Франческа. Ты всегда будешь жив для меня, Лоренцо.
Лоренцо (печально). Вы измените мне, донна Франческа.
Франческа. Я никогда не изменю тебе, Лоренцо.
Лоренцо (печально). Но вы молоды, донна Франческа.
Франческа. В одну ночь состарилось мое сердце, Лоренцо».
(Отрывок из «Черных масок»).
Страницы из дневника Анны Ильиничны Андреевой:
«1 сентября 1920 г.
Неделю до сегодняшнего дня мы задыхались от гари — горит Россия. Дым был так густ, что днем не видно солнца, то есть белесоватое пятно, а по ночам красная луна. А сегодня чистейшая бирюза и изумруды, и дали все открылись. Но какой ужасный характер! (у меня). Не могу быть спокойной. Спокойной на полчаса. И как заставляю себя, заставляю быть такой. Заставляю радоваться такому дню, что дети здоровы, ценить это. Но чувство текучести времени настолько сильно во мне, преходящее свойство всего так отравляет душу. Как всегда с Леонидом.
Вот он СПОКОЙНО читает перед сном своего Дюма или „негодяев“ (все Майн Риды и т. п.) и ест со вкусом яблоко. Я подлезу к нему и лежу рядом, голова моя у его груди, слышу запах его яблока и слушаю биение его сердца. Весь дом спит, все благополучно, дети спят, мамаша, только что окончил он свою работу, после читали, говорили. И я твержу себе: ну вот, запомни же навсегда это, это счастье твое, оно пройдет, оно кончится. Но оно было, вот оно сейчас, запомни же.

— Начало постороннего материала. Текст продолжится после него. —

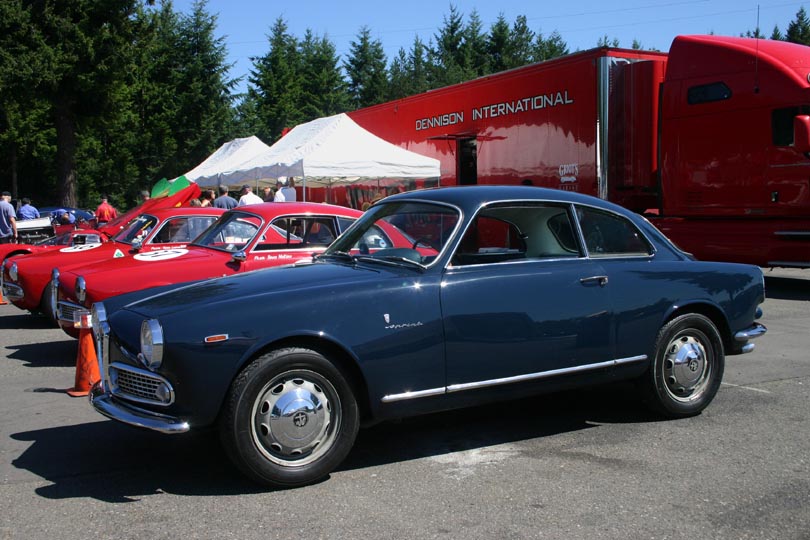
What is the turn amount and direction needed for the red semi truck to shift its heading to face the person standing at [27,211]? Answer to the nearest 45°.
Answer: approximately 135° to its right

И так каждый раз. Это ужасно. И НИКОГДА я ему этого не сказала в тот момент, когда думала. Нельзя тревожить, пусть отдыхает, сердце так бьется, что как будто с моей стороны оно, с правой. И никогда не говорили о том, как мне, детям жить ПОСЛЕ его смерти. Только: „Но вы измените мне, донна Франческа!“, и всегда ответ: „Я не изменю вам, Лоренцо!“
12 сентября
…В три часа мы пообедали. Пошли в кабинет. Стал читать отрывки из Дневника своего, говорит: „Вот если бы ты, Нюсё, мне переписала бы в отдельную тетрадку это (отмечал крестиками), то у меня и собрался бы кое-какой материал“.
Всеми отрывками я восхищалась, он ласково улыбнулся в ответ. Наташа внесла стакан чаю, ПОСЛЕДНИЙ. Проводила его, уложила. И так спешила начать переписывать, что не поцеловала на прощание.
Успела переписать пять строк, как он закричал: Аня! — вбежала к нему. Еще: „Тут (показывая на сердце) что-то схватило“. Упал, и через полчаса его не стало.
Да и еще. Когда он мне сказал о последнем решении: ничего не писать, не работать, только мне переписать из Дневника (он ходил по кабинету, в чесучовой курточке своей, такой взволнованный и милый, говорил после мучительного обдумывания и вывода, что у него НЕТ СИЛ на работу), я бросилась к нему со словами „умница ты моя“ и поцеловала его руку. На глазах были слезы. Он все понял, он ВИДЕЛ мою любовь и ВСЕ для него. И так улыбнулся, так БЛИЗКО посмотрел.
И эти последние минуты с ним нас обвевала такая близость, такая тончайшая нежность. Как я уцелела, как уцелел рассудок?